Why do we work in Kenya?

Between 300,000 and 400,000 people have been internally displaced by drought and post-2007 election violence. The drought continues to increase poverty and compound development challenges.  

The drought and high global food prices have seen the price of essential food supplies, such as maize, double between 2010 and 2011.

Forty three percent of Kenyans live in extreme poverty. There is a large regional disparity in the distribution of poverty, with 30 percent living in poverty in Central Province and over 74 percent in the North Eastern Province.

Over six percent of the population (1.5 million people) are living with HIV/AIDS and the pandemic has left approximately 2.4 million children orphaned. HIV/AIDS has been largely responsible for a decrease in life expectancy and increased child mortality over the last decade.

Primary school enrolment has increased from 80 percent in 2003 to 90 percent in 2008. Completion rates have also increased from 60 percent in 2004 to 80 percent in 2008.

Kenya is also home to over 1 million refugees from Somalia, South Sudan and Ethiopia.

Our work in Kenya

In addition to Caritas Australia’s support to the emergency drought response across 14 dioceses and the Somali refugees in Kambioss camp, in 2011/12 we worked with 6 local partners to implement 6 programs. Programs covered the areas of food security, education, water, hygiene and sanitation, HIV/AIDS, peacebuilding and disaster risk reduction.

Examples of our recent work

  1. Caritas Australia and our partners provided food/cash for work to 40,000 people and supplied supplementary feeding to elderly, children, pregnant women and new mothers.  We provided water, sanitation and hygiene promotion sessions and improved sanitation through construction of pit latrines to prevent diseases.  Improved access to clean water for households in North Eastern Kenya.
  2. Through our partner, Pendekezo Letu (PKL), 99 former street girls graduated from a rehabilitation centre and were successfully reunited with their families.
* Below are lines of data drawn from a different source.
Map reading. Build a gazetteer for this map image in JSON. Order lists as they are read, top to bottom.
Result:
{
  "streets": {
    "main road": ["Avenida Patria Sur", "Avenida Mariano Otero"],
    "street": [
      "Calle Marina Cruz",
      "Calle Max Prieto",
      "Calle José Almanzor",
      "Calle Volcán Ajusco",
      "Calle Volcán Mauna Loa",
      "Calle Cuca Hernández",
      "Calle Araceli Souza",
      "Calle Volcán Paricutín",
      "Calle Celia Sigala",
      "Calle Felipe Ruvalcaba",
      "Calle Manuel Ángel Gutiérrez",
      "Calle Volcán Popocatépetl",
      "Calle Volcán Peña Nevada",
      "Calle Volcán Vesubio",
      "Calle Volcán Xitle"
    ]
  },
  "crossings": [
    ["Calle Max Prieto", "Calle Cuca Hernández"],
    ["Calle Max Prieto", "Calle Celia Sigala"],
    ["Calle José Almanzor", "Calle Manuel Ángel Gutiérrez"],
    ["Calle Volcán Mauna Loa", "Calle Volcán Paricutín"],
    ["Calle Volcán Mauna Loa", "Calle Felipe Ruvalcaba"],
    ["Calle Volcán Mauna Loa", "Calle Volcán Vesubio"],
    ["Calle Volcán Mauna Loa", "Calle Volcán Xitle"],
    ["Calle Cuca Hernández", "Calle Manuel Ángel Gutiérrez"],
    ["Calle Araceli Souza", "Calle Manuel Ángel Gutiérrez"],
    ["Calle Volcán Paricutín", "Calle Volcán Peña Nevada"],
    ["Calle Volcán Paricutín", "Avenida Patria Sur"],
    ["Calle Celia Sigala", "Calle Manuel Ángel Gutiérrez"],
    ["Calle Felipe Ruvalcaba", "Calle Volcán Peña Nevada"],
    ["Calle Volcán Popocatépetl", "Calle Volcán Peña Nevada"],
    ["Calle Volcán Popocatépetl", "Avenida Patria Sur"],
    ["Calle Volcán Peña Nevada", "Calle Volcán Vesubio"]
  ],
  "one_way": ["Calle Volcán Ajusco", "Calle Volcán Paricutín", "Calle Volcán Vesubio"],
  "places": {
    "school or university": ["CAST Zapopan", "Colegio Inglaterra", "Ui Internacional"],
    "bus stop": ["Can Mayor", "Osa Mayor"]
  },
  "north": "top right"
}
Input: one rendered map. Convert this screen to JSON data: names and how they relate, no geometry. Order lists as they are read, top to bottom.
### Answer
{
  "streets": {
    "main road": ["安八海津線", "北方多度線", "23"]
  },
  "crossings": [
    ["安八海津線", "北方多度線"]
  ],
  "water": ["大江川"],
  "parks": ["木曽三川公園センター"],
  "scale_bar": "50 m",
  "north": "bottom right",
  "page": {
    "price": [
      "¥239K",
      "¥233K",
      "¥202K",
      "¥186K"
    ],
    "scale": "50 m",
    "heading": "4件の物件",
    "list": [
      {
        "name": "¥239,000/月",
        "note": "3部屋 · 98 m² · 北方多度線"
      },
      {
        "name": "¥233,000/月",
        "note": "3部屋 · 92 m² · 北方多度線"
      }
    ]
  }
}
These girls, along with 174 of their siblings, were reintegrated into primary schools. 100 percent continue to attend primary school.
  3. 300 farmers in Malindi, Kenya planted drought-resistant crops such as cassava, green grams, cow peas and sweet potatoes. Farmers also learnt about food storage and pest management.   Farmers have also been introduced to livestock production through the provision of quality animals for cross-breeding and beekeeping. This reduces risk and widens the economic base of the targeted farmers by providing alternatives safety nets.  
  4. The Eldoret Community Dialogue Peacebuilding project targeted those areas that were hit hardest by the post-election violence in 2008. The project addresses the root causes of violence in the region through facilitating communities to dialogue at the village level.  The Diocese uses a homegrown peace model documented by the Bishop of Eldoret.  The book is entitled Amani Mashinani (Peace at the Grassroots).  The project benefited 744 people (men and women) directly by enabling them to improve their skills for peacebuilding and mutual level of interaction with other ethnic groups.  People from different ethnic groups who suffered violence and human rights abuses were assisted in preparing for the Truth, Justice and Reconciliation Commission’s public hearings.